Before starting this lab, please back up all of your prior labs' solutions.
$ cd cse-lab
$ git commit -a -m "upload lab3-sol"
# Then, pull this lab from the repo:
$ git pull
# Next, switch to the lab4 branch:
$ git checkout lab4
# Notice: lab4 is based on lab3.
# Please merge with branch lab3, and solve the conflicts.
$ git merge lab3
# After merging the conflicts, you should be able to compile the new project successfully:
$ chmod -R o+w `pwd`
$ sudo docker run -it --rm --privileged --cap-add=ALL -v `pwd`:/home/stu/cse-lab lqyuan980413/cselab_env:2022lab4
/bin/bash
$ cd cse-lab
$ make clean && make
(Reference: MIT 6.824 Distributed Systems)
In this lab, you are asked to build a MapReduce framework on top of your Distributed Filesystem implemented in Lab1-3.

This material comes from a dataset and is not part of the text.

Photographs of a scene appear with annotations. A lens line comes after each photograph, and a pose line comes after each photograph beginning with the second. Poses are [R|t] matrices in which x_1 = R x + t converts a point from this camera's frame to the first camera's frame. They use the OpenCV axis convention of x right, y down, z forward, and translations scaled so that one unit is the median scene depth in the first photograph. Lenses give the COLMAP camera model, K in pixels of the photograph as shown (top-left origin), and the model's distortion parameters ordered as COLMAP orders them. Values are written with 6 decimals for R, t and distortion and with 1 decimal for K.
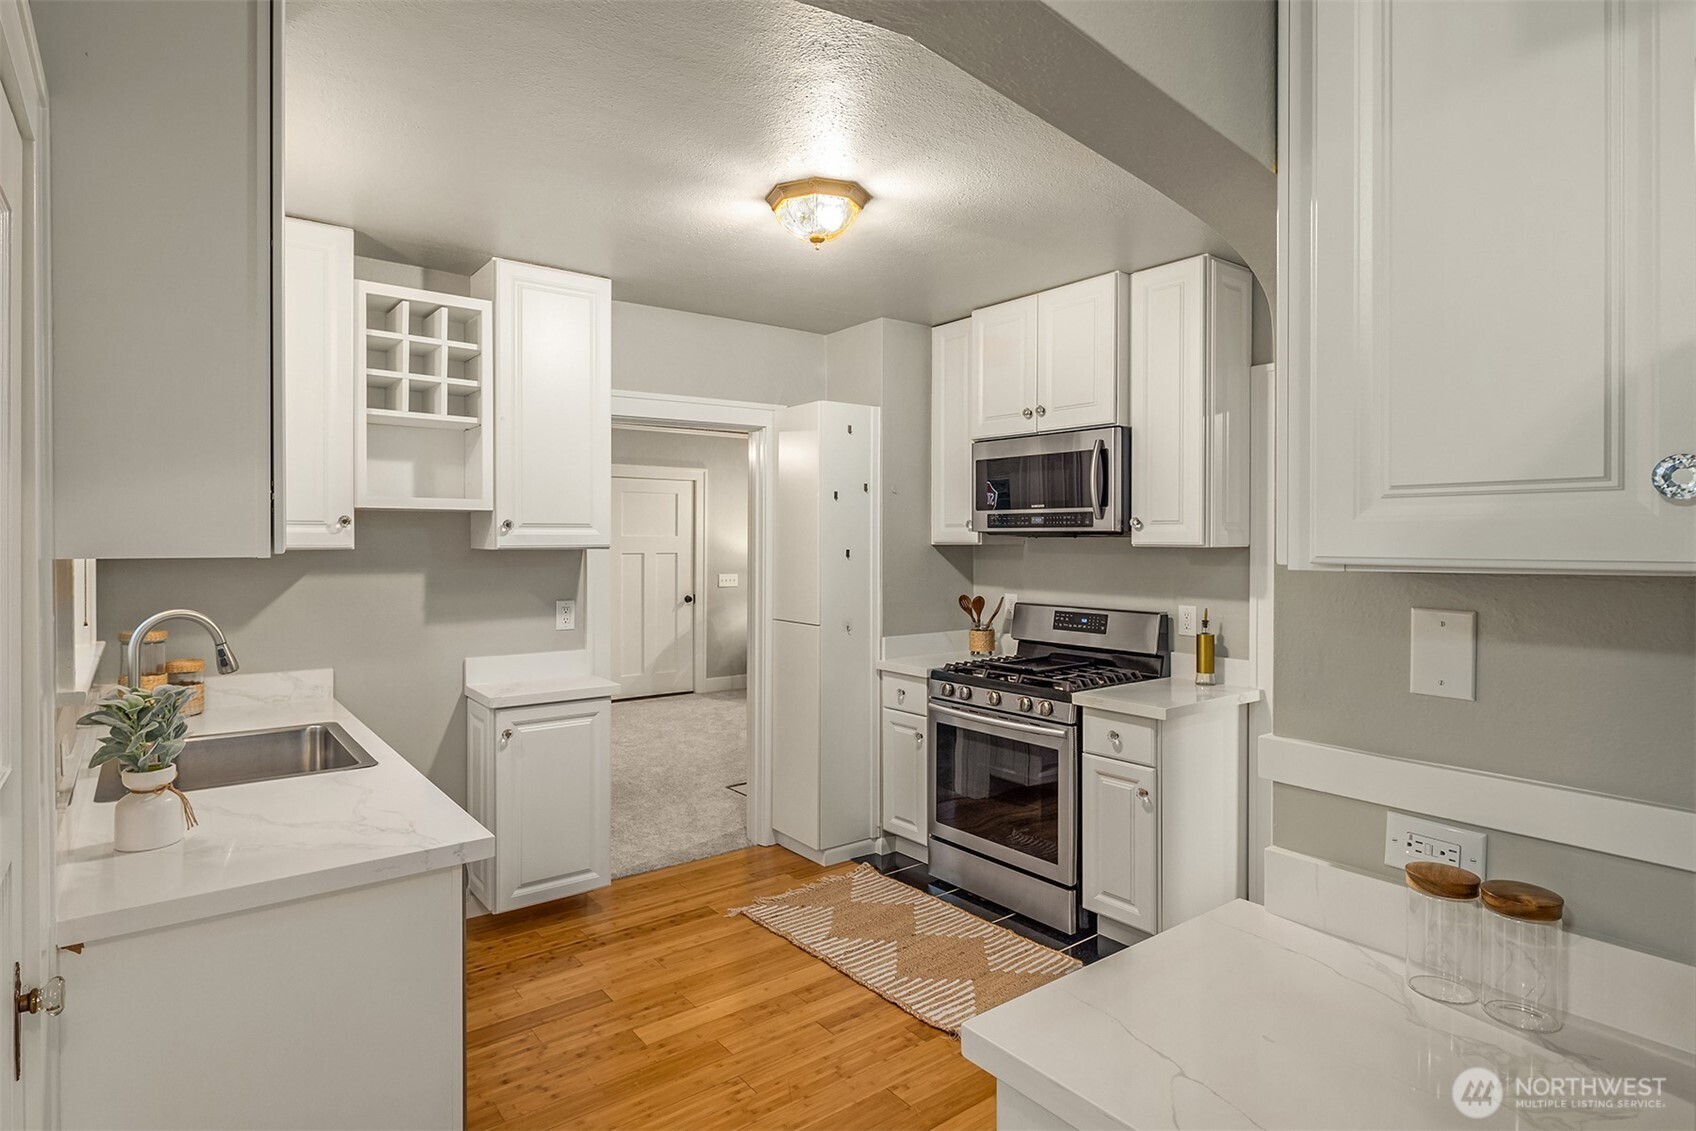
lens RADIAL K [[831.3, 0, 857.5], [0, 831.3, 544.8], [0, 0, 1]] dist [0.000117, -0.000212]
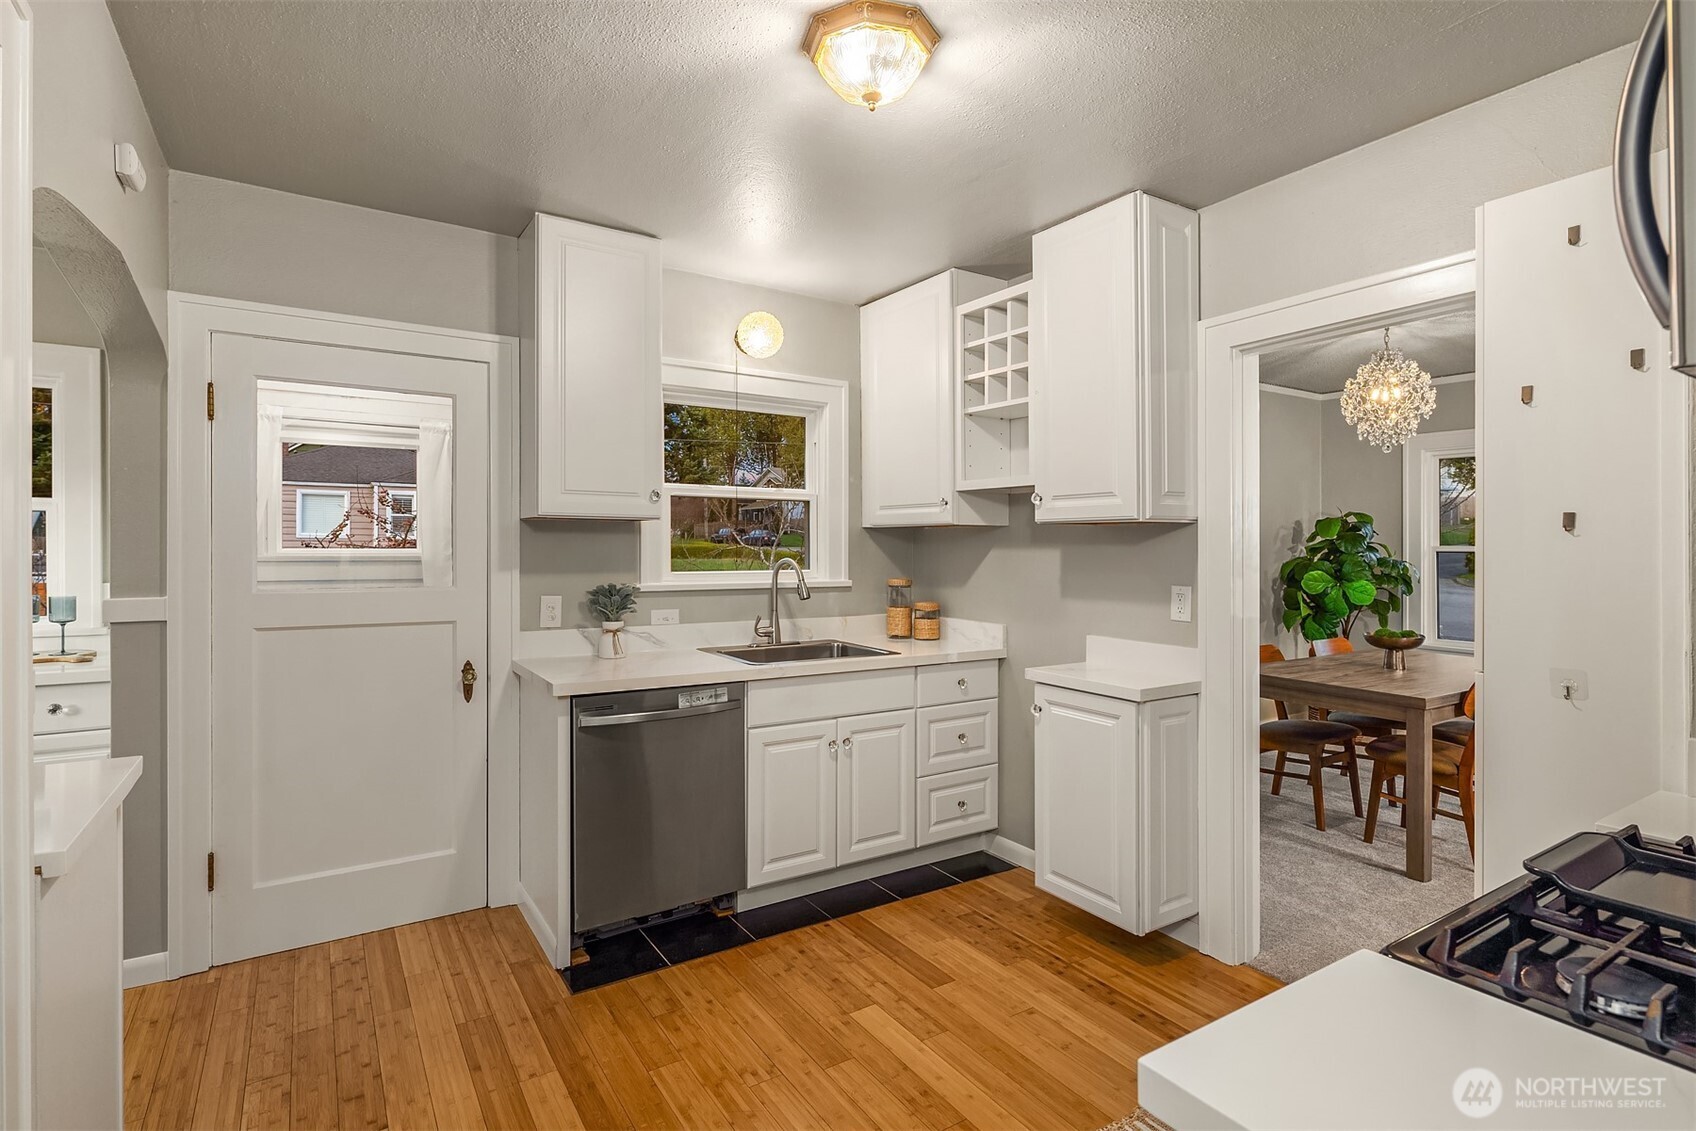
lens RADIAL K [[831.3, 0, 857.5], [0, 831.3, 544.8], [0, 0, 1]] dist [0.000117, -0.000212]
pose [[-0.066839, 0.002288, -0.997761, 0.608097], [-0.007054, 0.999971, 0.002766, 0.030936], [0.997739, 0.007223, -0.066821, 0.886250]]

You will implement a worker process that calls Map and Reduce functions and handles reading and writing files, and a coordinator process that hands out tasks to workers and copes with failed workers.
You can refer to the MapReduce paper for more details (Note that this lab uses "coordinator" instead of the paper's "master").
There are four files added for this part: mr_protocol.h
, mr_sequential.cc
, mr_coordinator.cc
, mr_worker.cc
.
mr_sequential.cc
is a sequential mapreduce implementation, running Map and Reduce once at a time within a single process.- You task is to implement the Mapper and Reducer for Word Count in
mr_sequential.cc
.
- Your task is to implement a distributed MapReduce, consisting of two programs,
mr_coordinator.cc
andmr_worker.cc
. There will be only one coordinator process, but one or more worker processes executing concurrently. - The workers should talk to the coordinator via the
RPC
. One way to get started is to think about the RPC protocol inmr_protocol.h
first. - Each worker process will ask the coordinator for a task, read the task's input from one or more files, execute the task, and write the task's output to one or more files.
- The coordinator should notice if a worker hasn't completed its task in a reasonable amount of time, and give the same task to a different worker.
- In a real system, the workers would run on a bunch of different machines, but for this lab you'll run them all on a single machine.
- MapReduce relies on the workers sharing a file system. This is why we ask you to implement a global distributed ChFS in the first place.
- The number of Mappers equals to the number of files be to processed. Each mapper only processes one file at one time.
- The number of Reducers equals is a fixed number defined in
mr_protocol.h
. - The basic loop of one worker is the following: ask one task (Map or Reduce) from the coordinator, do the task and write the intermediate key-value into a file, then submit the task to the coordinator in order to hint a completion.
- The basic loop of the coordinator is the following: assign the Map tasks first; when all Map tasks are done, then assign the Reduce tasks; when all Reduce tasks are done, the
Done()
loop returns true indicating that all tasks are completely finished. - Workers sometimes need to wait, e.g. reduces can't start until the last map has finished. One possibility is for workers to periodically ask the coordinator for work, sleeping between each request. Another possibility is for the relevant RPC handler in the coordinator to have a loop that waits.
- The coordinator, as an RPC server, should be concurrent; hence please don't forget to lock the shared data.
- The Map part of your workers can use a hash function to distribute the intermediate key-values to different files intended for different Reduce tasks.
- A reasonable naming convention for intermediate files is mr-X-Y, where X is the Map task number, and Y is the reduce task number. The worker's map task code will need a way to store intermediate key/value pairs in files in a way that can be correctly read back during reduce tasks.
- Intermediate files will be operated on the Linux file system (part A, part B-a) or your distributed file system implemented in lab 1-3 (part B-b). If the file system's performance or your MapReduce implementation's performance is bad, it shall not pass the test !
Before grading, we will first check your lab3 implementation using the grade script in lab3. If lab3's tests fail, you can not pass part B-b.
After you have implement part1 & part2, run the grading script:
$ ./grade.sh
# ...
Passed part A (Word Count)
Passed part B-a (Word Count with distributed MapReduce)
Passed part B-b (Word Count with distributed MapReduce with performance requirements)
Lab4 passed
Passed all tests!
Score: 100/100
We will test your MapReduce following the evaluation criteria above.
After all above done:
% make handin
That should produce a file called lab4.tgz in the directory. Change the file name to your student id:
% mv lab4.tgz lab4_[your student id].tgz
Then upload lab4_[your student id].tgz file to Canvas before the deadline.
You'll receive full credits if your code passes the same tests that we gave you, when we run your code on our machines.